GIVEN INFORMATION -
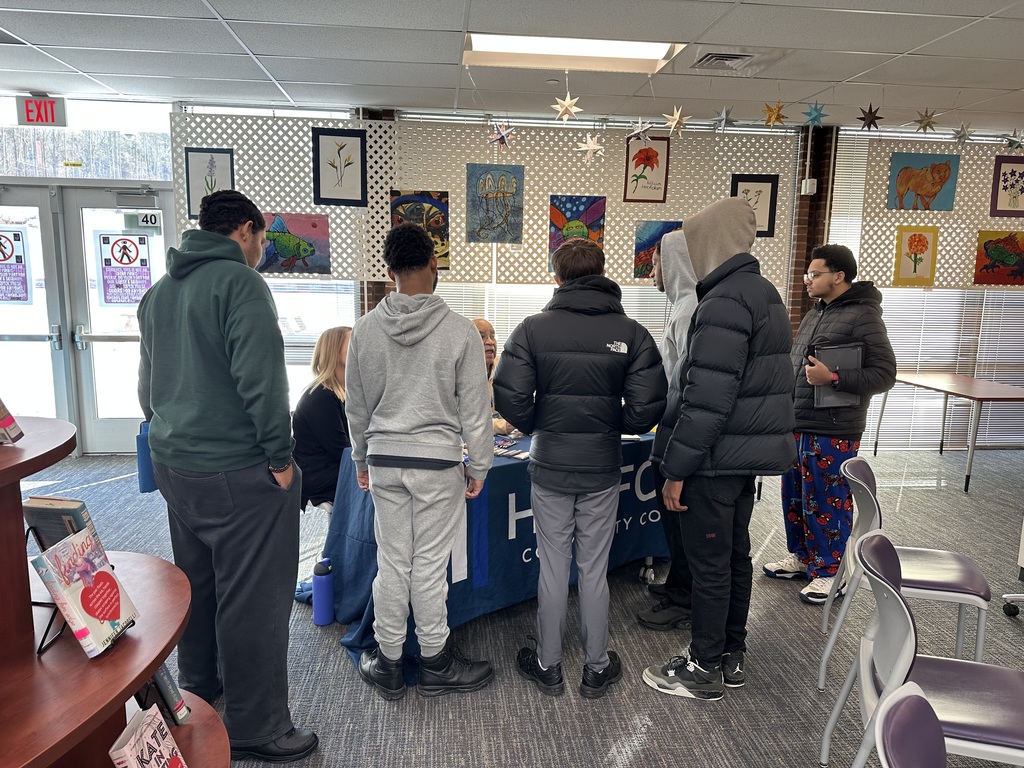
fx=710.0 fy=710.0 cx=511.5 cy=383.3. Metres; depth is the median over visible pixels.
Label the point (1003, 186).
picture
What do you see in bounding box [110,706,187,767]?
book
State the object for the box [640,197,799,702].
man
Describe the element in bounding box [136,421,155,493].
blue bag
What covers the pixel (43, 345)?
glass door
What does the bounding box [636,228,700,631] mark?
person
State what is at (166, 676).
book
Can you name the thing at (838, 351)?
tablet
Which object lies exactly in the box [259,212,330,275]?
painting
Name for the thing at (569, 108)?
star
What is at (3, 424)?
book
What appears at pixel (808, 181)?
electrical box
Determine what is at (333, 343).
woman
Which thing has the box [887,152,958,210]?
painting
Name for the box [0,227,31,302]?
door poster
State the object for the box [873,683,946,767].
chair
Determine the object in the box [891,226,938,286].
painting
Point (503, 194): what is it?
painting
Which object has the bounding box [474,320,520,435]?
man
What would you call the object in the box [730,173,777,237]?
framed picture
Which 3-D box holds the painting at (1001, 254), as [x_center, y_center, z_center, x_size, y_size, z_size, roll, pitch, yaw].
[3.957,-1.008,5.721,0.463,0.427,0.035,0,10,-5]
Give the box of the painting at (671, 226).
[633,219,683,277]
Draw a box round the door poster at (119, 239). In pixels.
[96,228,151,304]
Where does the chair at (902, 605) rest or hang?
on the carpet floor
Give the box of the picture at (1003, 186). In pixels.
[990,158,1023,216]
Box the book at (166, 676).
[141,664,188,725]
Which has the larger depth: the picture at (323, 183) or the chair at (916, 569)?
the picture at (323, 183)
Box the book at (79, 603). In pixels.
[30,527,138,658]
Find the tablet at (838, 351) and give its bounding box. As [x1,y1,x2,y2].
[812,343,861,408]
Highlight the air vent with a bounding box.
[687,47,787,74]
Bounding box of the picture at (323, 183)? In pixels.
[312,127,366,205]
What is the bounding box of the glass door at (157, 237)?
[62,184,174,455]
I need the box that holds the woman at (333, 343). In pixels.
[291,327,351,515]
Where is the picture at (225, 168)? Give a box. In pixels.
[186,147,233,216]
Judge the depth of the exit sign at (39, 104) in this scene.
5.11 m
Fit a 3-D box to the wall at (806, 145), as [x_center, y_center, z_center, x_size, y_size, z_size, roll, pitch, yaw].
[0.330,-0.812,5.965,11.416,2.729,0.267,0,10,-5]
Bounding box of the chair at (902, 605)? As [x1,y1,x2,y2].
[821,531,1023,767]
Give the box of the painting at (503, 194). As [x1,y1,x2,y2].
[465,163,523,243]
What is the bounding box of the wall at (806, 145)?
[1,95,1023,457]
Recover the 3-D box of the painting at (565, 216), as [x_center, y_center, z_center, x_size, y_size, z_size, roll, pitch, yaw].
[0.510,-1.177,5.656,0.417,0.618,0.030,0,10,-5]
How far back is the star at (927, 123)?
4.70 m
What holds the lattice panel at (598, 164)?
hanging from the ceiling
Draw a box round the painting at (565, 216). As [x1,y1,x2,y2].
[548,194,604,271]
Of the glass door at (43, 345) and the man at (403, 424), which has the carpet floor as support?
the man at (403, 424)
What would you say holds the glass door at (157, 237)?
in the wall at (806, 145)
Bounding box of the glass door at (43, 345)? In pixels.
[0,185,71,425]
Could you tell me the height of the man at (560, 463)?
1.671 m
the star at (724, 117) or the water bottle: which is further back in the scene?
the star at (724, 117)
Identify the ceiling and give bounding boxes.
[0,0,1023,132]
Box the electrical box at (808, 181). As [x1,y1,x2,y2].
[801,178,817,194]
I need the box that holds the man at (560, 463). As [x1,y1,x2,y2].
[492,234,665,700]
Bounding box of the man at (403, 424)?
[342,223,495,702]
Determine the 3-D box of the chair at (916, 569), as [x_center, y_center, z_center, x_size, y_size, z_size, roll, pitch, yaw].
[1.510,0.729,2.768,0.539,0.824,0.496,5,10,20]
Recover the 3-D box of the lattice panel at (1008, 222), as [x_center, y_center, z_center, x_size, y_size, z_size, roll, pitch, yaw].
[3.748,-1.366,5.646,1.967,1.209,0.036,0,10,-5]
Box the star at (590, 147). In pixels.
[577,132,604,162]
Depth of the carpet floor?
2.88 m
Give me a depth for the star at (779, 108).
4.61 m
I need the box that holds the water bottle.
[312,557,333,625]
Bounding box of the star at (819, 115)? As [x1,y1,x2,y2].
[801,102,828,127]
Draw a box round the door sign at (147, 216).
[125,209,162,229]
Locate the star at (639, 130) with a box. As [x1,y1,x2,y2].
[628,117,654,142]
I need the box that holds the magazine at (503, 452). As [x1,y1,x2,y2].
[493,436,528,458]
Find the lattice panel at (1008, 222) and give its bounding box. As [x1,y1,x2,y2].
[854,133,1023,288]
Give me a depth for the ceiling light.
3.83 m
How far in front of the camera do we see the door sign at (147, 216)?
5.51 m
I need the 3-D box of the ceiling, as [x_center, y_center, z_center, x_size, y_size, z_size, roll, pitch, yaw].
[0.565,-1.488,1.772,10.337,0.118,7.818,0,10,-5]
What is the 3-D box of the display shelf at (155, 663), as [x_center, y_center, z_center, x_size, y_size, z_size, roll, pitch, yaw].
[-1.107,0.648,1.365,1.039,1.394,1.220,0,10,-5]
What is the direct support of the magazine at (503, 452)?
on the table at (507, 506)
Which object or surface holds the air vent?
in the ceiling
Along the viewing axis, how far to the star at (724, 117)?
4.66 m
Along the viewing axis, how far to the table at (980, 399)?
5.26 m
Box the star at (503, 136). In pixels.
[488,121,516,147]
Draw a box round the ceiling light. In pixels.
[462,33,678,71]
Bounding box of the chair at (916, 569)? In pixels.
[812,457,992,689]
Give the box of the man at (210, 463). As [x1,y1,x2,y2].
[139,184,321,764]
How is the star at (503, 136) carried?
hanging from the ceiling
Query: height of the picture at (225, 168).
0.505 m
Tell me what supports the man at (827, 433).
on the carpet floor
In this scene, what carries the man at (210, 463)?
on the carpet floor
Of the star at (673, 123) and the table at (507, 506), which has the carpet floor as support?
the table at (507, 506)
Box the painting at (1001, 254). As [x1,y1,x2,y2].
[973,230,1023,285]
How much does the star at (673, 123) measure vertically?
0.219 m
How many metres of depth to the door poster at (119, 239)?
5.54 m
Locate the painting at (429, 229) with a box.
[390,189,449,271]
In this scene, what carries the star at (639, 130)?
hanging from the ceiling
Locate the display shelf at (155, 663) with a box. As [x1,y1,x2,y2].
[0,415,230,767]
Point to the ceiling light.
(645, 50)
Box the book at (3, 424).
[0,397,22,444]
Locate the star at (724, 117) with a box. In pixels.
[711,106,737,130]
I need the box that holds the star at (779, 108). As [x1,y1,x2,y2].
[760,100,788,127]
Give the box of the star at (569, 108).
[551,91,582,122]
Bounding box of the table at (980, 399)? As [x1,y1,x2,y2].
[874,372,1023,493]
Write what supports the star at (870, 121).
hanging from the ceiling
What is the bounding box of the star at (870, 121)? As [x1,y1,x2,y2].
[856,103,883,130]
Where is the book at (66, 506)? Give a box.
[23,496,95,549]
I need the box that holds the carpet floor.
[30,444,1023,767]
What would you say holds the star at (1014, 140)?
hanging from the ceiling
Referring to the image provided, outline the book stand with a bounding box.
[24,523,69,654]
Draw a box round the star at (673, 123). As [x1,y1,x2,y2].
[662,106,689,133]
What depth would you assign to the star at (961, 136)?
4.93 m
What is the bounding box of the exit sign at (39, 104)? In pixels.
[15,95,66,125]
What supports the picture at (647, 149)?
attached to the lattice panel at (598, 164)
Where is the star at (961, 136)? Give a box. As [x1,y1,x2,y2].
[950,122,975,142]
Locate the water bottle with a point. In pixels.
(321, 594)
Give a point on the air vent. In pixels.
(709, 57)
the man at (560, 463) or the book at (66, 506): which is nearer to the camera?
the book at (66, 506)
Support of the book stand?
on the display shelf at (155, 663)
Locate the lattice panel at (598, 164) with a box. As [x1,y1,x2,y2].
[170,109,800,290]
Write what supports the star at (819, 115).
hanging from the ceiling
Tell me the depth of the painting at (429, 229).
5.39 m
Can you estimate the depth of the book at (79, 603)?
1.45 m
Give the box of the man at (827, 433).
[766,244,900,604]
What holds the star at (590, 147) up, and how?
hanging from the ceiling
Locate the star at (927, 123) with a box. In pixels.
[912,107,939,132]
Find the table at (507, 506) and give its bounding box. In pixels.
[303,424,669,679]
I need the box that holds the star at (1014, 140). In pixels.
[1003,129,1023,151]
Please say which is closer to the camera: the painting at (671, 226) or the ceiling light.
the ceiling light
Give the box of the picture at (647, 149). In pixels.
[623,137,669,202]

WHAT TO DO - Everything from the line with "Find the table at" through the last line of the data above, please return word for word, and no other line.

TASK SOLUTION -
Find the table at (507, 506) and give its bounding box. In pixels.
[303,424,669,679]
I need the box that holds the star at (1014, 140). In pixels.
[1003,129,1023,151]
Please say which is closer to the camera: the painting at (671, 226) or the ceiling light.
the ceiling light
Give the box of the picture at (647, 149). In pixels.
[623,137,669,202]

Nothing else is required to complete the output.